Electromagnet coil core to yoke ratio?

[britishink]

I'm building pairs of coils with standard core heights and diameters and linking each pair with a yoke. The magnets all run at 6V DC with windings of 24 AWG magnet wire in 6/8/10 layers.

Is there a ratio of coil core mass to yoke mass for maximum efficiency? (shown below)

 

[Bob S]

The cross section of the yoke should be roughly at least twice the cross section of the 5/16" diameter soft iron core. More iron is not needed.

The current rating of the 24 AWG wire is about 0.6 amps. The average power in each coil should not exceed about 2 watts (it should not be too hot to touch). The wire resistance is about 26 ohms per 1000 feet. So calculate the length of the wire and the I-squared R losses. Calculate also the max current with 6 volts dc.

If you plan to use the magnet as pictured, you will need about ~40,000 amp-turns per coil to get ~1 Tesla in the air gap. If you plan the close the magnet with another yoke on the top, then you will need about ~30 amp-turns per coil to get ~1 Tesla inside the iron (no gap).

Bob S

 

[astrokreng]

Thank you for your inquiry. The ratio of coil core mass to yoke mass can certainly impact the efficiency of an electromagnet. However, there is no one specific ratio that can be universally applied to all electromagnets. The ideal ratio will depend on various factors such as the specific application, the materials used for the core and yoke, and the desired strength and stability of the electromagnet.

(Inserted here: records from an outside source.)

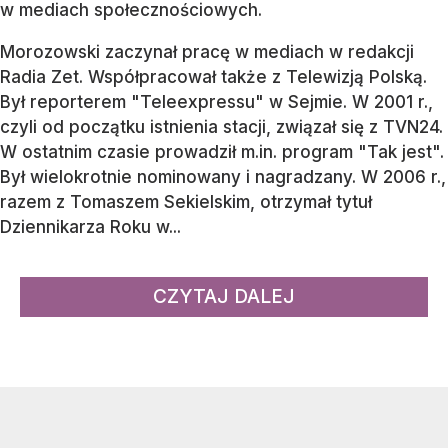
w mediach społecznościowych.
Morozowski zaczynał pracę w mediach w redakcji
Radia Zet. Współpracował także z Telewizją Polską.
Był reporterem "Teleexpressu" w Sejmie. W 2001 r.,
czyli od początku istnienia stacji, związał się z TVN24.
W ostatnim czasie prowadził m.in. program "Tak jest".
Był wielokrotnie nominowany i nagradzany. W 2006 r.,
razem z Tomaszem Sekielskim, otrzymał tytuł
Dziennikarza Roku w...
CZYTAJ DALEJ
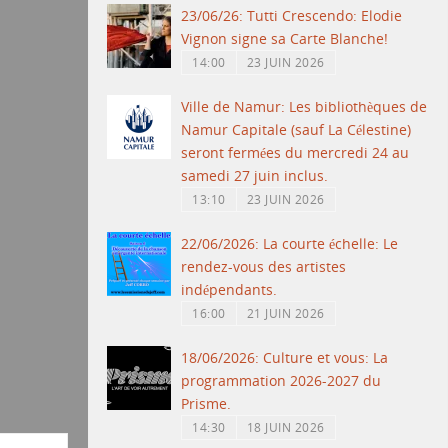
23/06/26: Tutti Crescendo: Elodie
Vignon signe sa Carte Blanche!
14:00
23 JUIN 2026
Ville de Namur: Les bibliothèques de
Namur Capitale (sauf La Célestine)
seront fermées du mercredi 24 au
samedi 27 juin inclus.
13:10
23 JUIN 2026
22/06/2026: La courte échelle: Le
rendez-vous des artistes
indépendants.
16:00
21 JUIN 2026
18/06/2026: Culture et vous: La
programmation 2026-2027 du
Prisme.
14:30
18 JUIN 2026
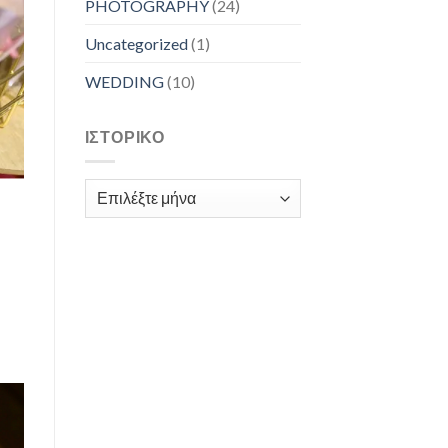
PHOTOGRAPHY
(24)
Uncategorized
(1)
WEDDING
(10)
ΙΣΤΟΡΙΚΌ
Ιστορικό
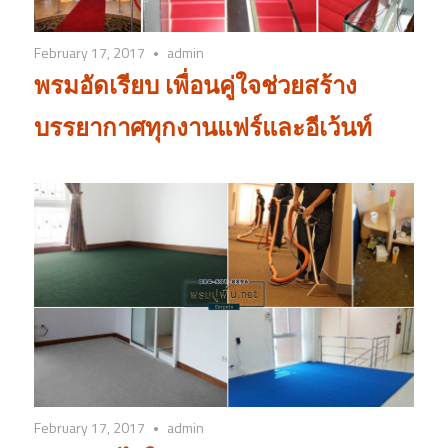
February 17, 2017
admin
พรมอัดเรียบ เพื่อนคู่ใจช่วยสร้าง
บรรยากาศทุกงานแฟร์และอีเว้นท์
February 17, 2017
admin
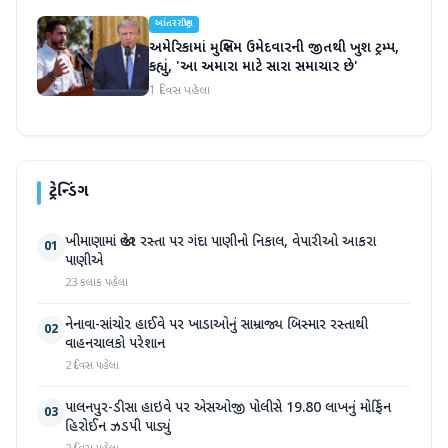
આંતરરાષ્ટ્રીય
અમેરિકામાં મુસ્લિમ ઉમેદવારની જીતથી ખુશ ટ્રમ્પ,
કહ્યું, 'આ અમારા માટે સારા સમાચાર છે'
1 દિવસ પહેલા
ટ્રેન્ડિંગ
ખીમાણામાં જાહેર રસ્તા પર ગંદા પાણીનો નિકાલ, વેપારીઓ આકરા
01
પાણીએ
23 કલાક પહેલા
નેનાવા-સાંચોર હાઈવે પર ખાડાઓનું સામ્રાજ્ય બિસ્માર રસ્તાથી
02
વાહનચાલકો પરેશાન
2 દિવસ પહેલા
પાલનપુર-ડીસા હાઇવે પર એસઓજી પોલીસે 19.80 લાખનું મોર્ફિન
03
હિરોઈન ઝડપી પાડ્યું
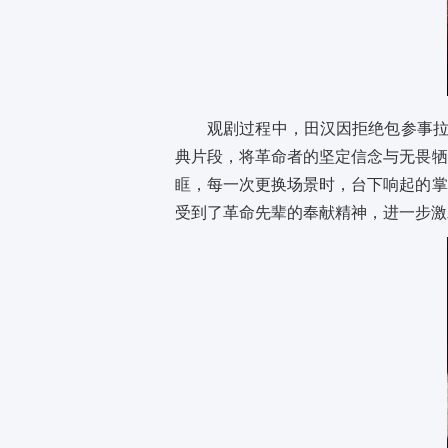
观剧过程中，田汉因拒绝包参事拉
典片段，将革命者的坚定信念与无畏牺
眶，每一次更换场景时，台下响起的掌
受到了革命先辈的奉献精神，进一步激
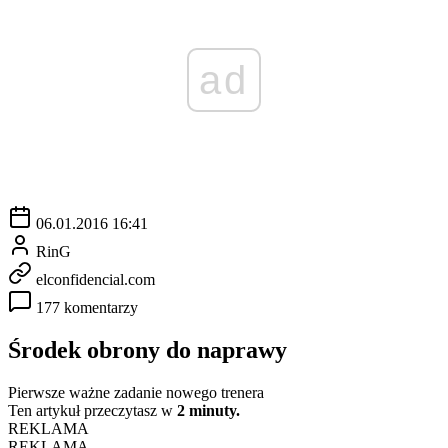
ad
06.01.2016 16:41
RinG
elconfidencial.com
177 komentarzy
Środek obrony do naprawy
Pierwsze ważne zadanie nowego trenera
Ten artykuł przeczytasz w
2 minuty.
REKLAMA
REKLAMA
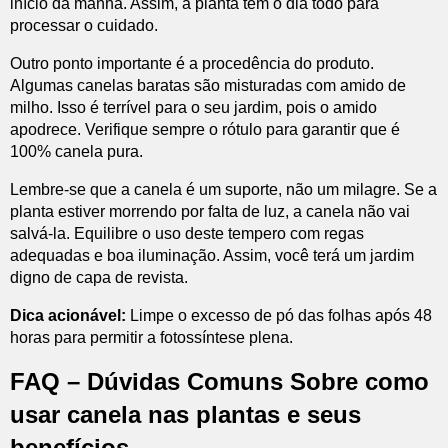
início da manhã. Assim, a planta tem o dia todo para
processar o cuidado.
Outro ponto importante é a procedência do produto.
Algumas canelas baratas são misturadas com amido de
milho. Isso é terrível para o seu jardim, pois o amido
apodrece. Verifique sempre o rótulo para garantir que é
100% canela pura.
Lembre-se que a canela é um suporte, não um milagre. Se a
planta estiver morrendo por falta de luz, a canela não vai
salvá-la. Equilibre o uso deste tempero com regas
adequadas e boa iluminação. Assim, você terá um jardim
digno de capa de revista.
Dica acionável:
Limpe o excesso de pó das folhas após 48
horas para permitir a fotossíntese plena.
FAQ – Dúvidas Comuns Sobre como
usar canela nas plantas e seus
benefícios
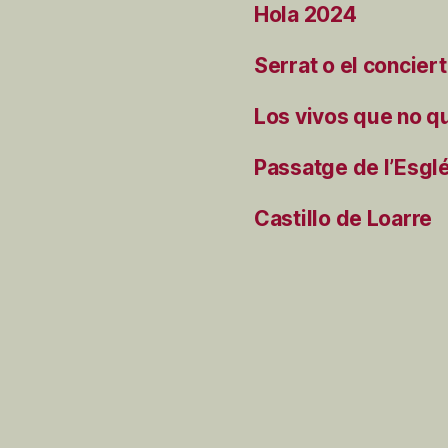
Hola 2024
Serrat o el concier
Los vivos que no q
Passatge de l’Esgl
Castillo de Loarre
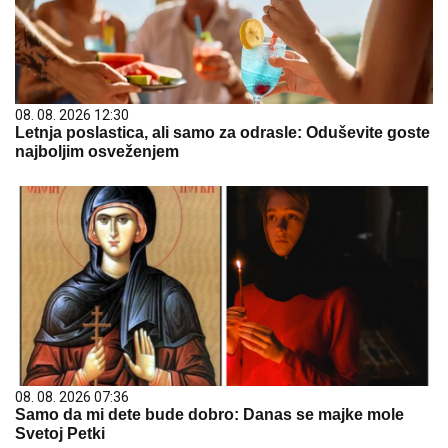
08. 08. 2026 12:30
Letnja poslastica, ali samo za odrasle: Oduševite goste
najboljim osveženjem
08. 08. 2026 07:36
Samo da mi dete bude dobro: Danas se majke mole
Svetoj Petki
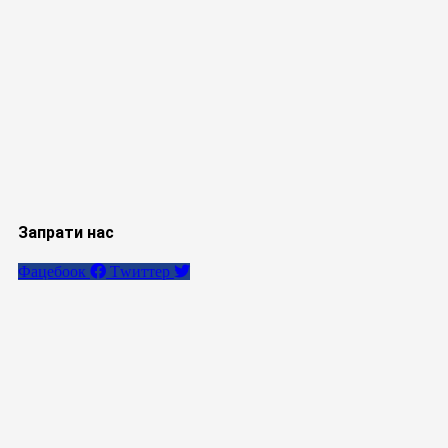
Запрати нас
Фацебоок
Тwиттер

In general, the core should be strong enough to support the magnetic field generated by the coils, while the yoke should be able to efficiently transfer this magnetic field to the desired target. It is important to carefully consider the materials used for both the core and yoke and ensure that they are compatible with each other and with the desired operating conditions.

Additionally, the design and construction of the coils themselves, including the number of layers and the gauge of the wire, will also play a significant role in the overall efficiency of the electromagnet. It may be beneficial to experiment with different ratios and configurations to determine the most efficient design for your specific application.